Architecture¶
Design Patterns & Principles¶
Event-Driven Choreography¶
The system uses choreography over orchestration – there is no central coordinator managing workflows. Each service independently reacts to domain events published on Redis Streams and emits its own events in response.
This means:
Zero inter-service REST calls. Services never call each other directly. The only REST endpoints face the client (browser).
Loose coupling. Adding a new consumer (e.g., an analytics service) requires zero changes to existing services – just subscribe to the relevant stream.
Independent deployability. Any service can be restarted or redeployed without breaking the pipeline.
Why Not SAGA?¶
A SAGA pattern implies a coordinator (orchestrator) or explicit compensation logic to undo steps on failure. This system doesn’t have either – if an event fails processing, it’s retried and eventually moved to a dead-letter queue. The tradeoff: simpler implementation, but no automatic rollback across services.
Transactional Outbox (Simplified)¶
The order service uses a write-then-publish approach:
A MongoDB transaction atomically validates stock and creates the order
Only after the transaction commits, the event is published to Redis Streams
This avoids the dual-write problem where a crash between database write and event publish could leave the system in an inconsistent state. The tradeoff vs. a full outbox pattern: if the process crashes after commit but before publish, the event is lost. For a demo system, this is acceptable.
# Simplified flow in order_service.py
async with transaction() as session:
await menu_repo.decrement_stock(item_id, quantity, session)
order_id = await order_repo.create(order_data, session)
# Published only after successful commit
await publisher.publish(orders_stream, order_event)

■ **AVAILABLE DATA**
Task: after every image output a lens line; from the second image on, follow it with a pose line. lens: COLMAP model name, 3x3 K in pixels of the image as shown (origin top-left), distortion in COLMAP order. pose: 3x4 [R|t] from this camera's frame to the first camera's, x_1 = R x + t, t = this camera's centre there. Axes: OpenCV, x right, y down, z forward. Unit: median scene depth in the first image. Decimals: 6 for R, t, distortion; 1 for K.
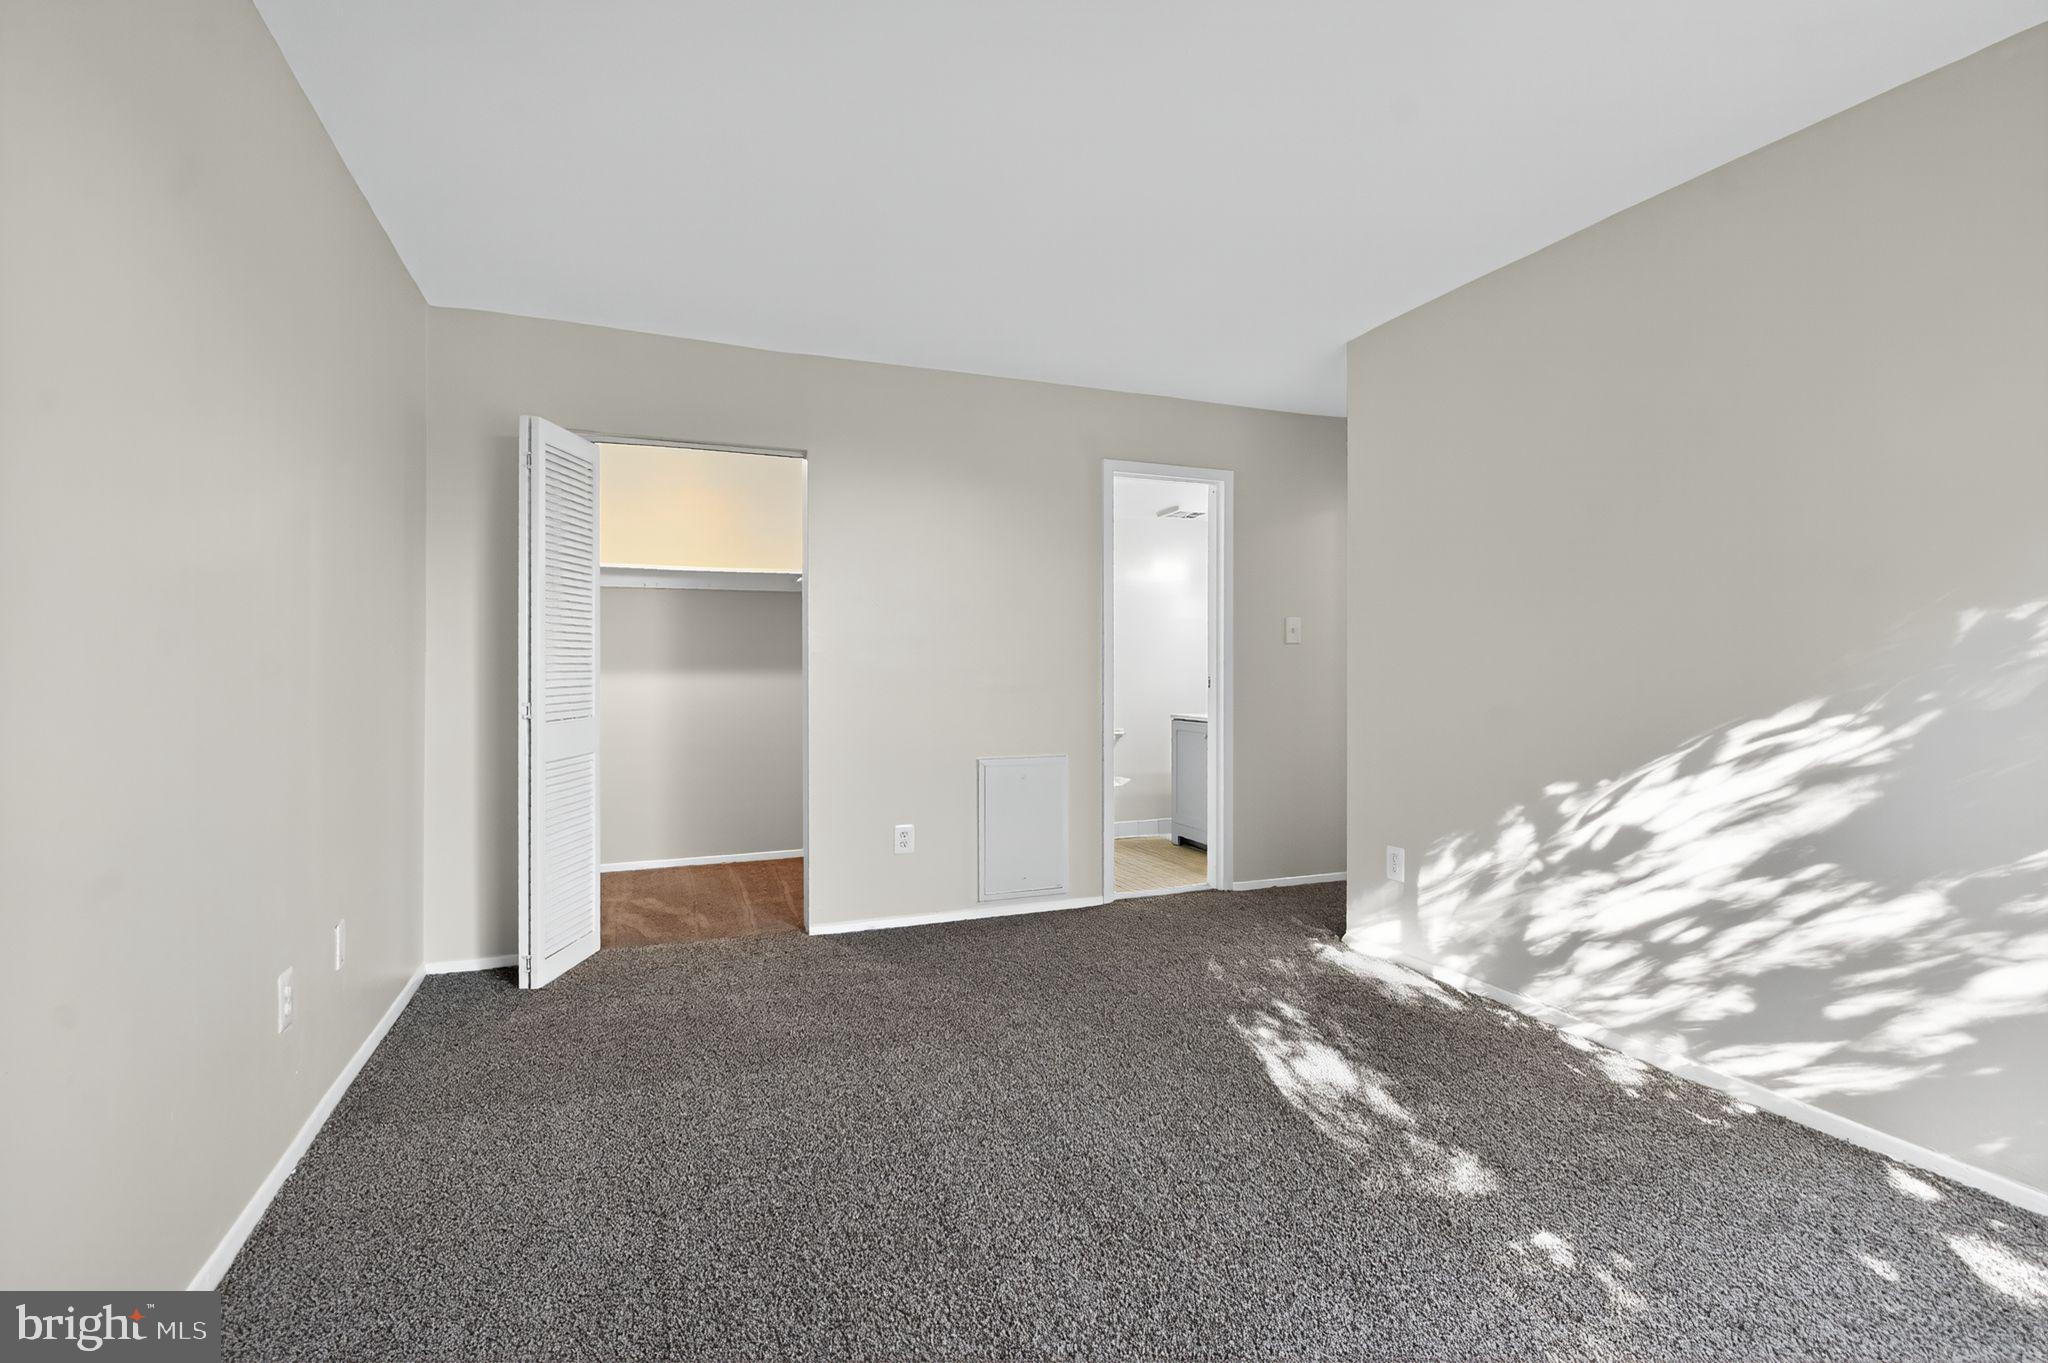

■ **EXERCISE 1**
Rewrite the architecture page from "Transactional Outbox (Simplified)¶" up to and including "await order_repo.create(order_data, session)", renaming "MongoDB" to "PostgreSQL".
■ **EXERCISE 2**
Write what comes next in the architecture page, picking up right after its final line.
The data has no connection to the architecture page.

■ **WRITTEN REPLY 1**
Transactional Outbox (Simplified)¶
The order service uses a write-then-publish approach:
A PostgreSQL transaction atomically validates stock and creates the order
Only after the transaction commits, the event is published to Redis Streams
This avoids the dual-write problem where a crash between database write and event publish could leave the system in an inconsistent state. The tradeoff vs. a full outbox pattern: if the process crashes after commit but before publish, the event is lost. For a demo system, this is acceptable.
# Simplified flow in order_service.py
async with transaction() as session:
await menu_repo.decrement_stock(item_id, quantity, session)
order_id = await order_repo.create(order_data, session)

■ **WRITTEN REPLY 2**
System Overview¶
Communication Protocols¶
Layer |
Protocol |
Purpose |
|---|---|---|
Client ↔ API |
REST (HTTP/1.1) |
Order creation, menu queries |
Client ↔ Notifications |
WebSocket |
Real-time order tracking with ping/pong keepalive |
Service ↔ Service |
Redis Streams |
Async event-driven messaging with consumer groups |
Service ↔ MongoDB |
Wire Protocol |
ACID transactions over replica set |
No gRPC, no GraphQL, no SSE – intentionally simple protocol choices.
Redis Streams as an Event Bus¶
Redis Streams provide a persistent, ordered, append-only log with consumer group semantics – similar in concept to Kafka topics and consumer groups, but embedded in Redis.
Why Redis Streams Over Alternatives?¶
Feature |
Redis Streams |
Redis Pub/Sub |
RabbitMQ |
Kafka |
|---|---|---|---|---|
Message persistence |
✅ |
❌ |
✅ |
✅ |
Consumer groups |
✅ |
❌ |
✅ |
✅ |
Message acknowledgment |
✅ |
❌ |
✅ |
✅ |
Replay from offset |
✅ |
❌ |
❌ |
✅ |
Already in the stack |
✅ |
✅ |
❌ |
❌ |
Operational complexity |
Low |
Low |
Medium |
High |
Redis was already needed for caching. Streams add event bus capabilities without introducing another infrastructure component.
Consumer Group Mechanics¶
Each service registers a consumer group on the streams it cares about:
XREADGROUP GROUP orders-group consumer-1 COUNT 10 BLOCK 5000 STREAMS orders-stream >
GROUP orders-group– the consumer group name (one per service)consumer-1– individual consumer within the group (one per pod/replica)COUNT 10– batch size per readBLOCK 5000– block for 5 seconds if no new messages>– only read new (unacknowledged) messages
After successful processing, the message is acknowledged:
XACK orders-stream orders-group <message-id>
Retry & Dead-Letter Queue¶
Unacknowledged messages are automatically reclaimed after a timeout using XAUTOCLAIM. A retry counter tracks attempts per message:
Message fails processing
→ stays in pending entries list (PEL)
→ XAUTOCLAIM reclaims it after idle timeout
→ retry counter incremented (stored in Redis key)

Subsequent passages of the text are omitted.